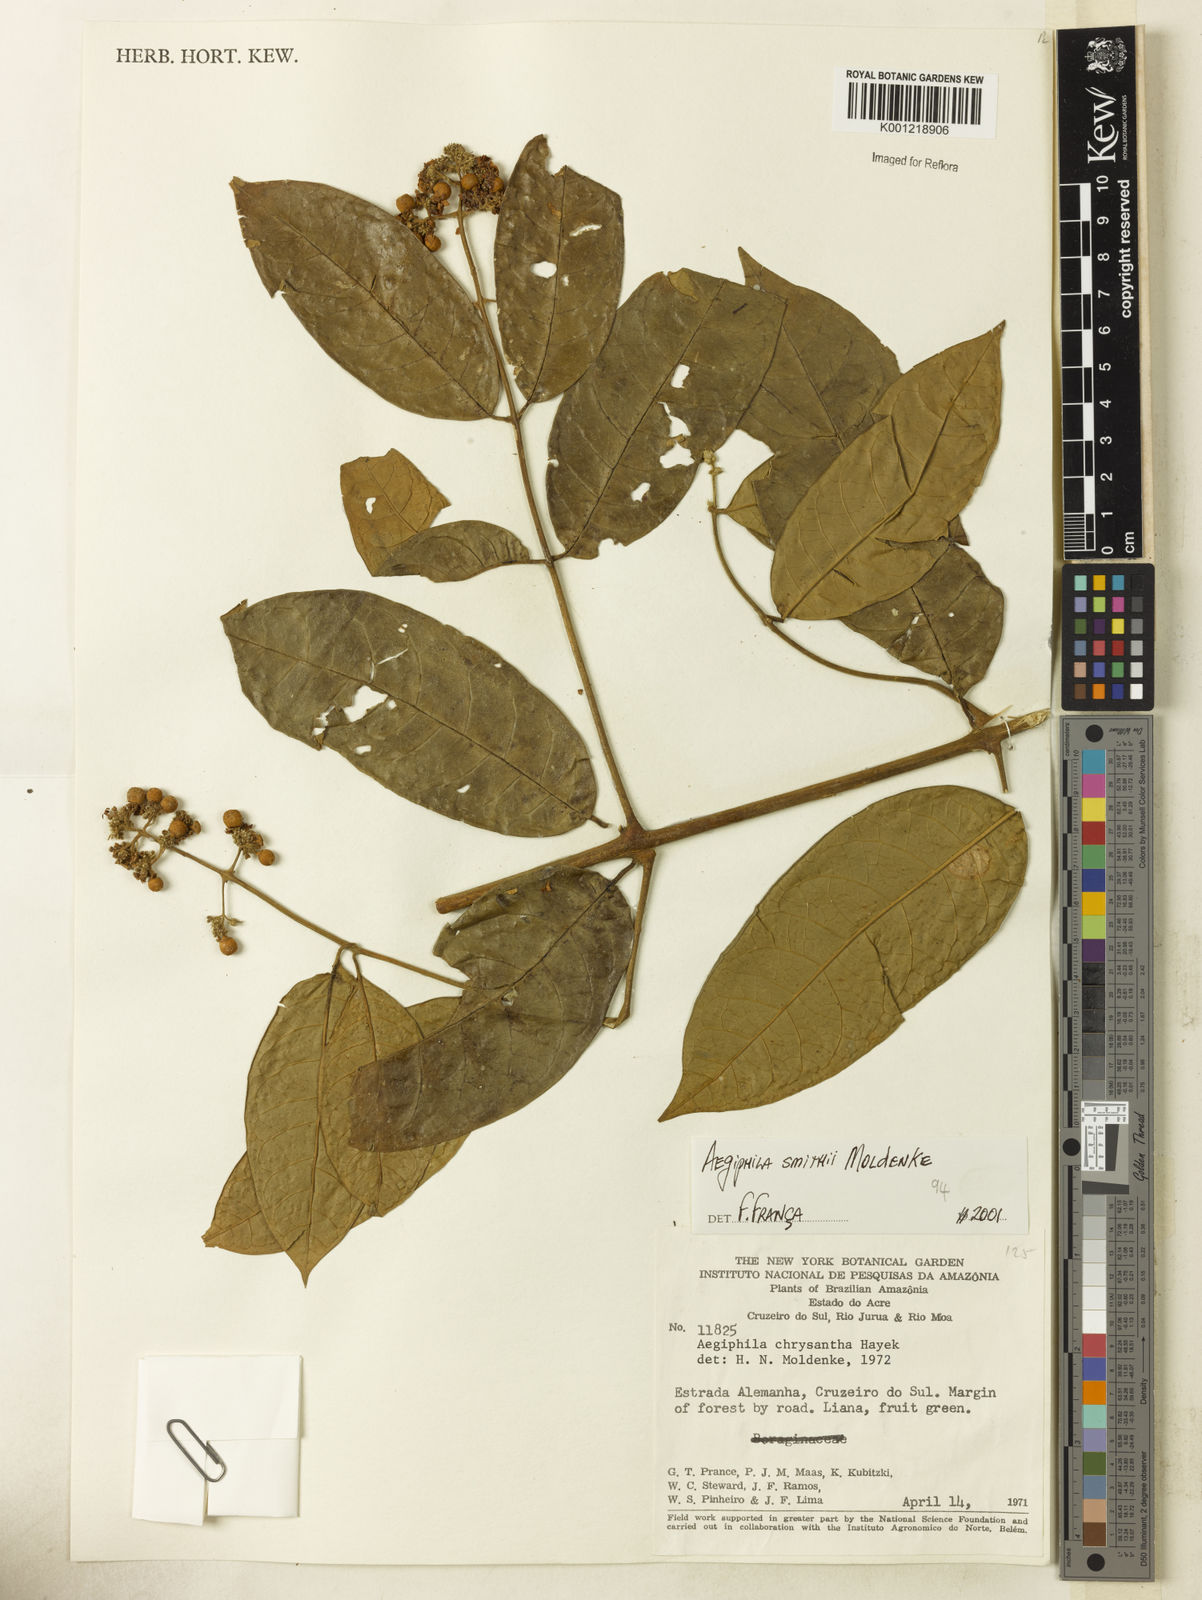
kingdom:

···

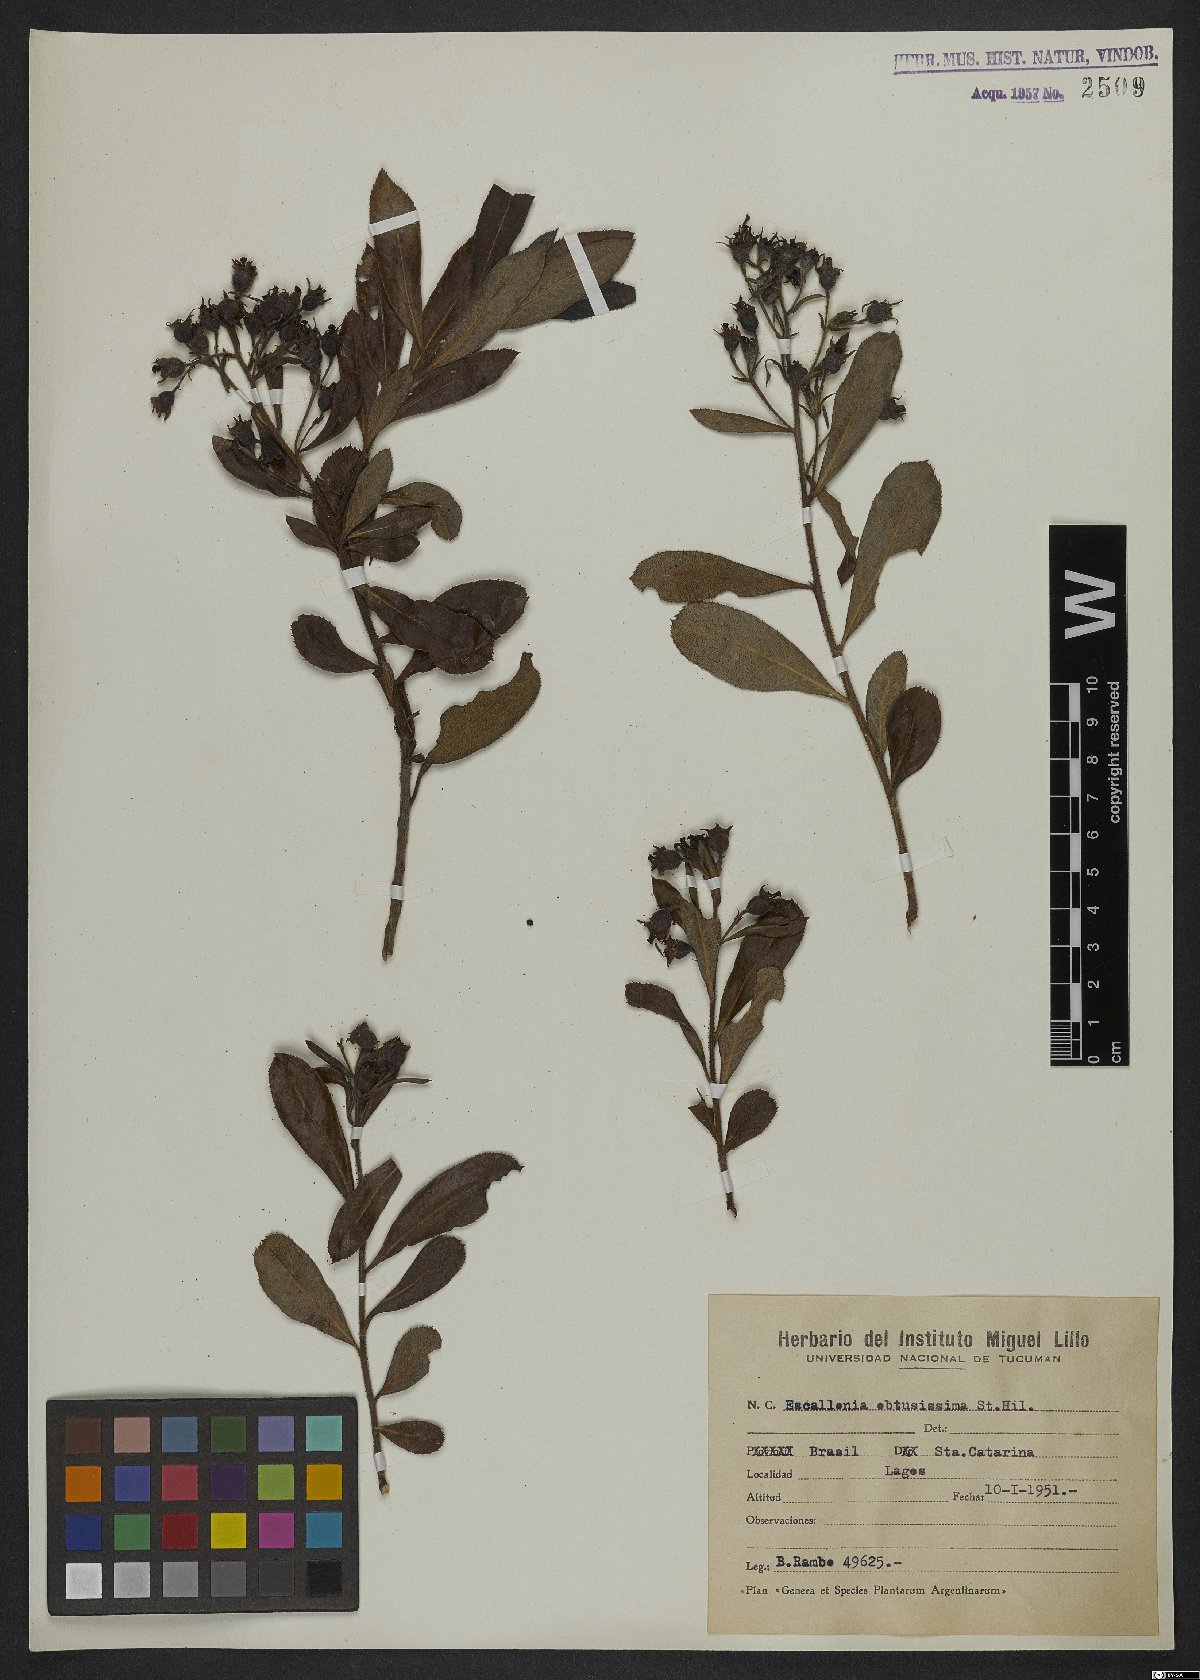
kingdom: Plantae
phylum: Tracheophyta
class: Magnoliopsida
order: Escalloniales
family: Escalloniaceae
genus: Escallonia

···

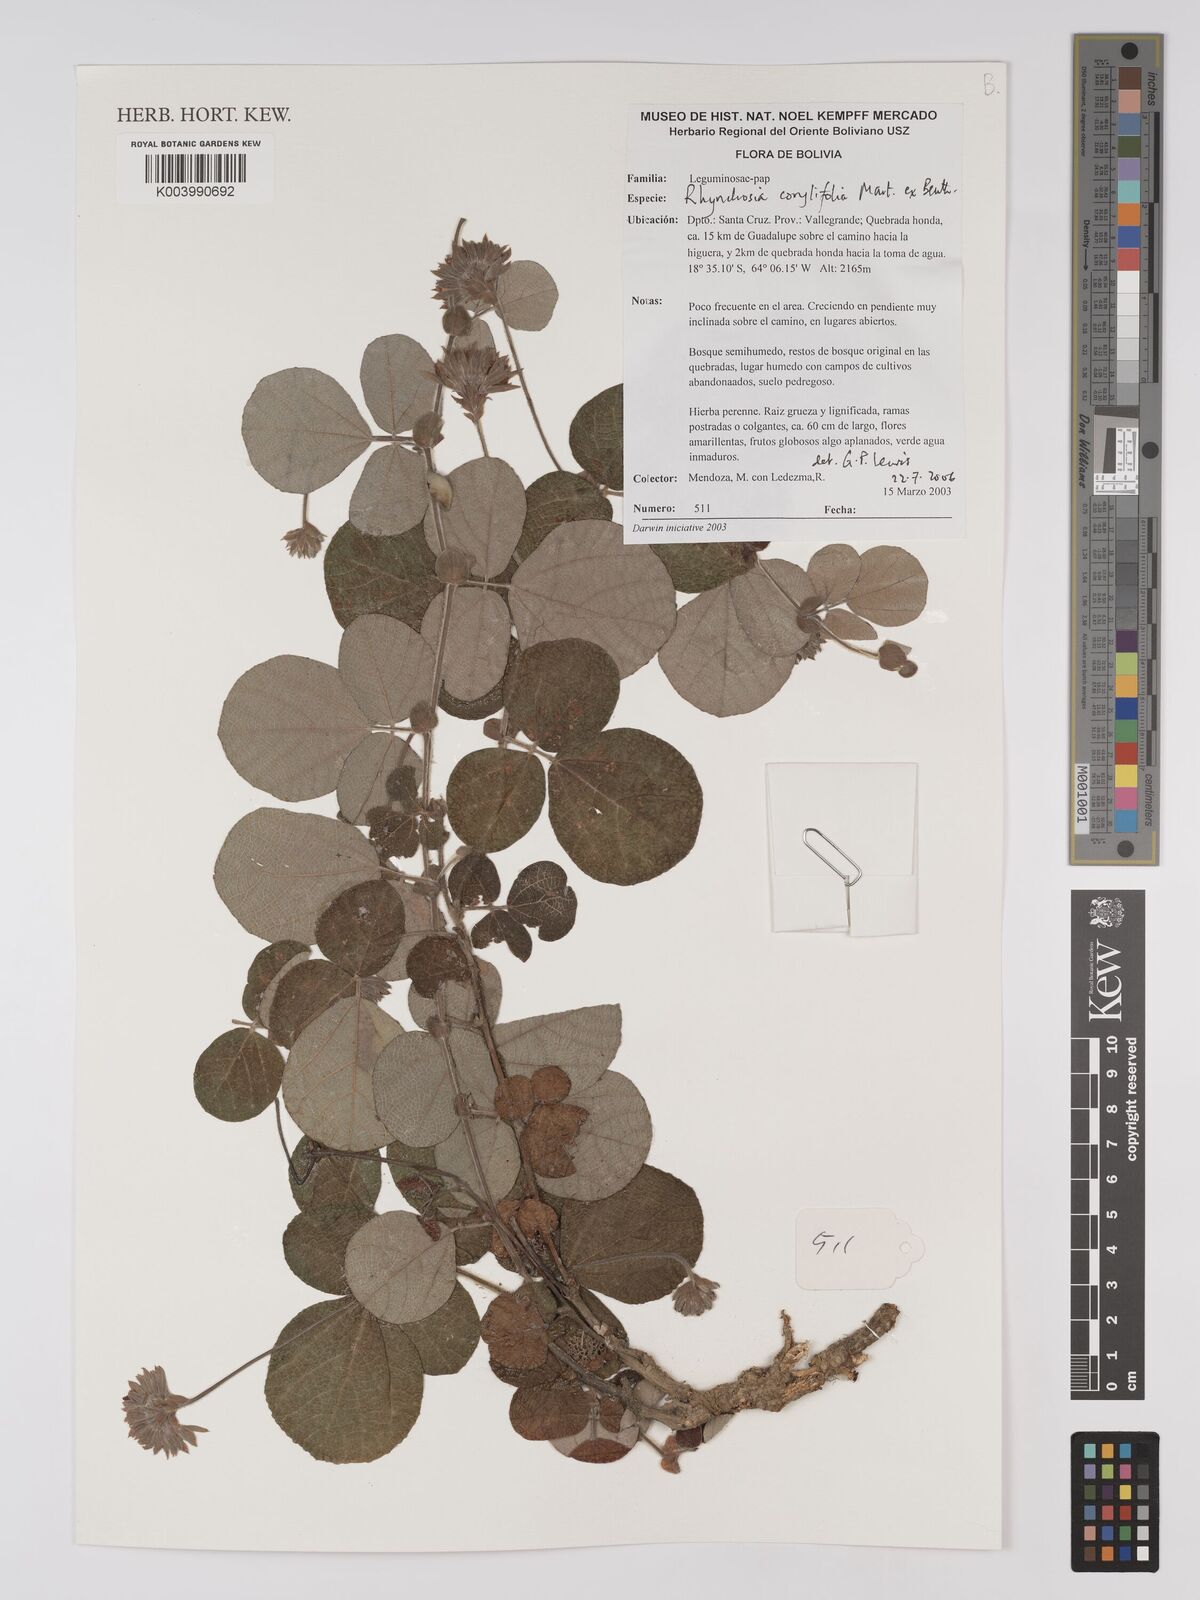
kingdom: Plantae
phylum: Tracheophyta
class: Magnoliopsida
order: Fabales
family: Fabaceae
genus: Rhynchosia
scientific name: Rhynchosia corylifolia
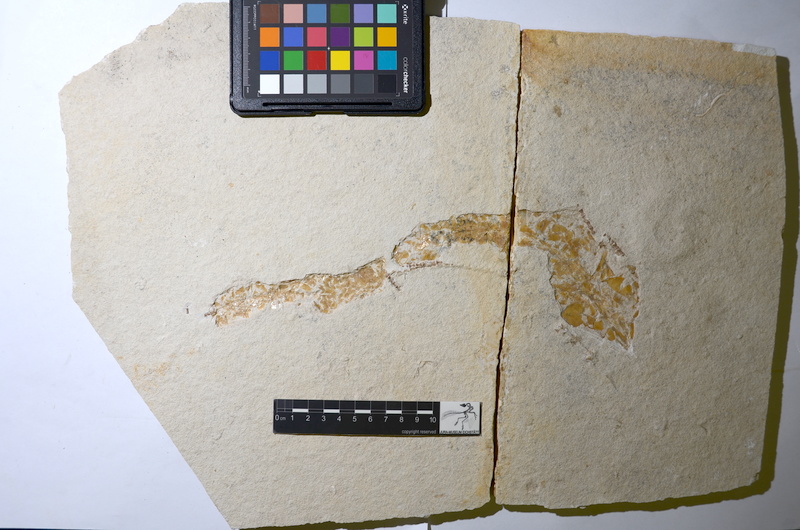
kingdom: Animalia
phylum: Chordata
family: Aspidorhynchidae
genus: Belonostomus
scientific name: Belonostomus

···

=== EXERCISE INSTRUCTIONS ===
Turn the stretch of entries from the line containing "scientific name: Rhynchosia corylifolia" through the line containing "scientific name: Belonostomus" into a numbered list, skipping any blank lines. Leave the pictures out.

=== EXERCISE SOLUTION ===
1. scientific name: Rhynchosia corylifolia
2. kingdom: Animalia
3. phylum: Chordata
4. family: Aspidorhynchidae
5. genus: Belonostomus
6. scientific name: Belonostomus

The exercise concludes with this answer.